» Textauszug:

━━━━━━━━

Zur WILDEN DESILLUSION Szenen dazu. Einer erfährt die Wahrheit (zufällig?)
            Desillusion auch "alles so , wie es ist" - die Gedichte dazu.                                                                      


Dezember 89.
(Auch aus Essay, Preisfrage)
Es ist schwer zu glauben nach diesem Jubel, daß 89 ein Einbruh in unsere Zeit geschehen ist, daß auch dies - für unsere Welt Illusion war. Die erhoffte Ausnahme nicht gilt. Jene >Front< aus Exkom­muni­sten und  >zufällig< zu ihnen gestoßenen Revolutio­nären, die in je­nem Machtva­kuum die Macht übernahm, im Namen der Revolution, so schiens, alle trugen Trikolore-Arm­binden, hat uns hypnotisiert.  Ich erinnere mich noch, wie aufge­bracht ich war, als ich in der fran­zösi­schen Presse von einem Staatsstreich las, der von langer Hand vorberei­tet,  sich nun den Sturm der Revolution zu Nutze mache, um das zu errei­chen, was er bisher nicht gewagt hatte, offen zu tun.
  Das Absurde geht um, ist wahr und real. Die kleine und die große Täuschung? Sie erst schaffen jene notwendige bittere Distanz zum >Erlebten,< das blind macht.

━━━━━━━━

Daten zu Parametern der Objektivverzeichnung

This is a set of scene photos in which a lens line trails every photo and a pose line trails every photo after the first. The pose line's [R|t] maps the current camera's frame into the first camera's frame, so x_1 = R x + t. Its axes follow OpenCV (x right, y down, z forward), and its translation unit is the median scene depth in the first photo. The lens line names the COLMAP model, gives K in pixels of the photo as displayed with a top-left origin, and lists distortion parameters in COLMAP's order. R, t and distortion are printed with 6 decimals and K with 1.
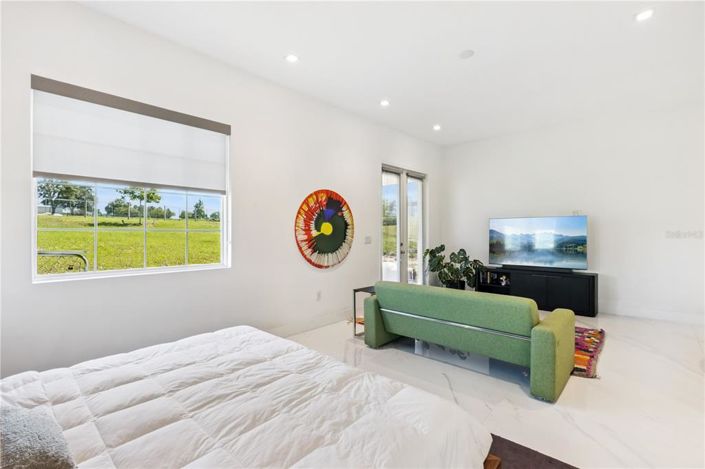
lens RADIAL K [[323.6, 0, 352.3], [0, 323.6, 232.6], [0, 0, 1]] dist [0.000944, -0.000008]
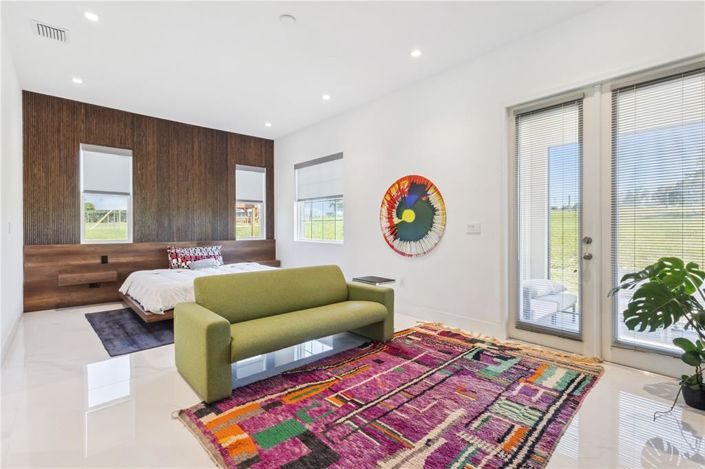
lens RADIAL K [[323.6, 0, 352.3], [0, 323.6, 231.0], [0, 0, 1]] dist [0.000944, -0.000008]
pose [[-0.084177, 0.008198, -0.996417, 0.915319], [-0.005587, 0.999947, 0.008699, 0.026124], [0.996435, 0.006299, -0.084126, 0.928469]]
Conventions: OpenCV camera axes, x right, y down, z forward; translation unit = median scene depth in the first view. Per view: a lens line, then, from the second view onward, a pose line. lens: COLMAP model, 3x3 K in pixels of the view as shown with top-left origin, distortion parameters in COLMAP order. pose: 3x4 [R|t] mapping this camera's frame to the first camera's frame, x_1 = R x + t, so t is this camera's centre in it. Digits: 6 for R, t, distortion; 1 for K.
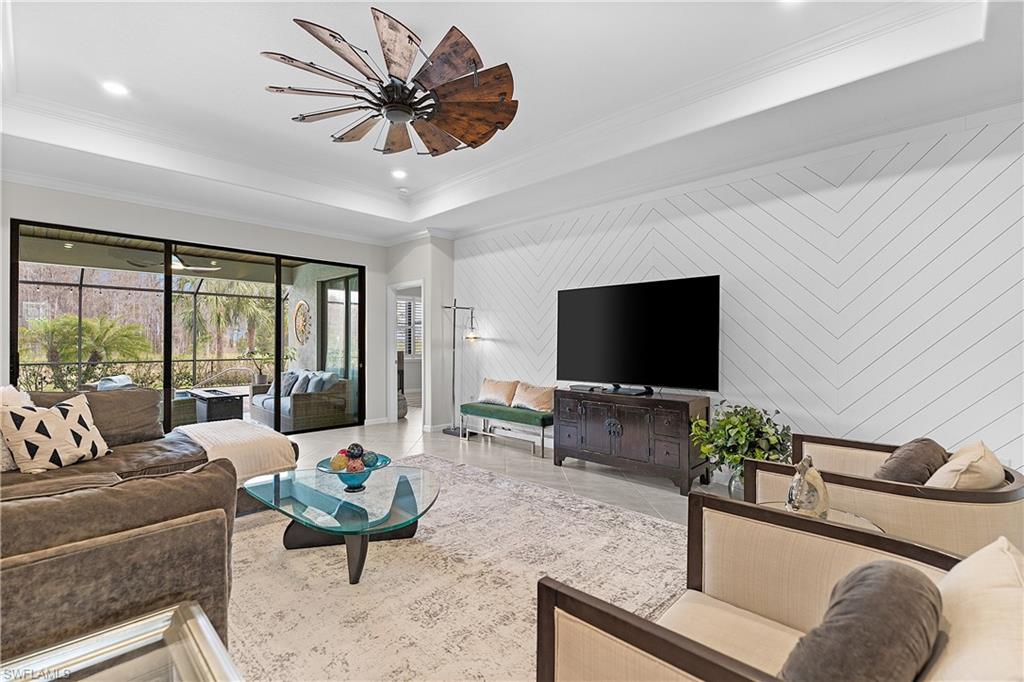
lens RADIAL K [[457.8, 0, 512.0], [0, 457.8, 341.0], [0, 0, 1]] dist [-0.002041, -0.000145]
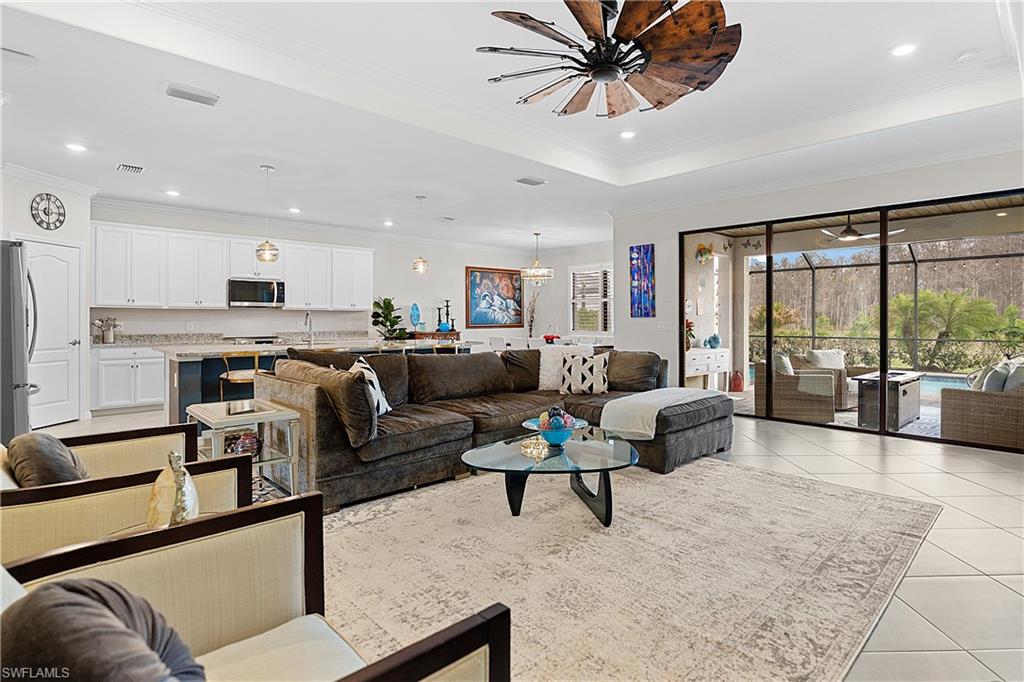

━━━━━━━━

» Erforderliche Arbeiten:
a: Schreiben Sie aus dem Textauszug den Abschnitt von „Es ist schwer“ bis einschließlich „das blind macht.“ wortgetreu ab.
b: Was trugen laut dem Textauszug alle Angehörigen jener Front, die im Machtvakuum die Macht übernahm?

» Lösungen:
a:
Es ist schwer zu glauben nach diesem Jubel, daß 89 ein Einbruh in unsere Zeit geschehen ist, daß auch dies - für unsere Welt Illusion war. Die erhoffte Ausnahme nicht gilt. Jene >Front< aus Exkom­muni­sten und  >zufällig< zu ihnen gestoßenen Revolutio­nären, die in je­nem Machtva­kuum die Macht übernahm, im Namen der Revolution, so schiens, alle trugen Trikolore-Arm­binden, hat uns hypnotisiert.  Ich erinnere mich noch, wie aufge­bracht ich war, als ich in der fran­zösi­schen Presse von einem Staatsstreich las, der von langer Hand vorberei­tet,  sich nun den Sturm der Revolution zu Nutze mache, um das zu errei­chen, was er bisher nicht gewagt hatte, offen zu tun.
  Das Absurde geht um, ist wahr und real. Die kleine und die große Täuschung? Sie erst schaffen jene notwendige bittere Distanz zum >Erlebten,< das blind macht.

b: Trikolore-Armbinden.